OpenAI suspects that China's DeepSeek AI models, significantly cheaper than Western counterparts, were developed using OpenAI's data. This revelation, coupled with DeepSeek's rapid success, triggered a market downturn for major AI companies, with Nvidia suffering the most substantial losses in Wall Street history.
DeepSeek's R1 model, built upon the open-source DeepSeek-V3, boasts significantly lower training costs (estimated at $6 million) and computing power requirements compared to Western models like ChatGPT. While this claim is debated, it has fueled investor concerns regarding the massive investments in AI by American tech giants. DeepSeek's popularity surged in the U.S. app charts amidst the controversy.
OpenAI and Microsoft are investigating whether DeepSeek violated OpenAI's terms of service by employing "distillation," a technique that extracts data from larger models, to train its own models using OpenAI's API. OpenAI confirmed its awareness of such attempts by Chinese and other companies and highlighted its proactive measures to protect its intellectual property, including collaboration with the U.S. government.

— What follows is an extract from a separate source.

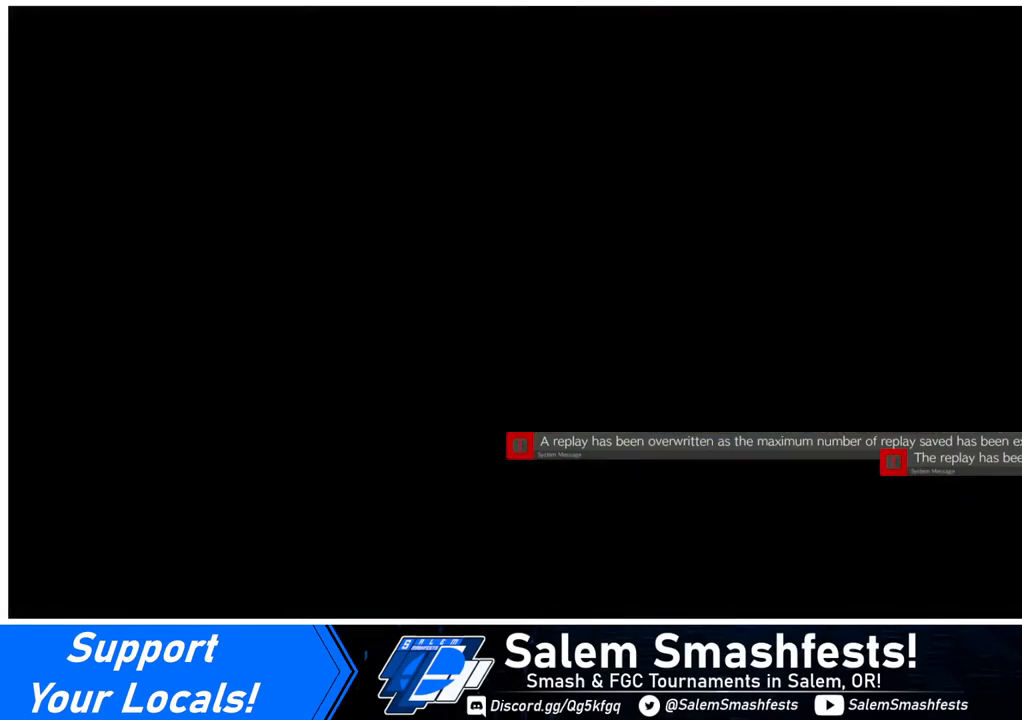
{"buttons": [], "events": []}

David Sacks, President Trump's AI advisor, corroborated the suspicion of data extraction from OpenAI models, predicting further actions by leading AI companies to prevent such practices.

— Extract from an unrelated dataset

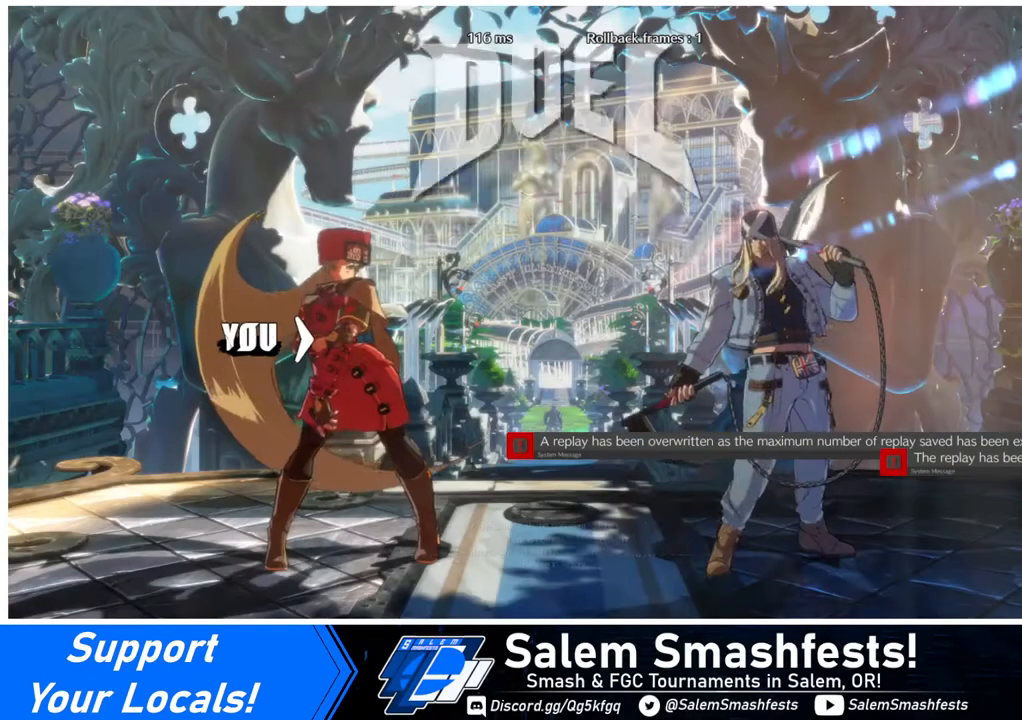
{"buttons": [], "events": []}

The situation highlights a significant irony: OpenAI, itself accused of utilizing copyrighted internet content to train ChatGPT, is now accusing DeepSeek of similar practices. This hypocrisy has been widely noted, particularly in light of OpenAI's previous statement to the UK's House of Lords that training leading AI models without copyrighted material is impossible. This statement follows lawsuits filed by the New York Times and 17 authors alleging unlawful use of their work. OpenAI maintains that its training practices constitute "fair use." The debate underscores the complex legal and ethical challenges surrounding the use of copyrighted material in AI model training.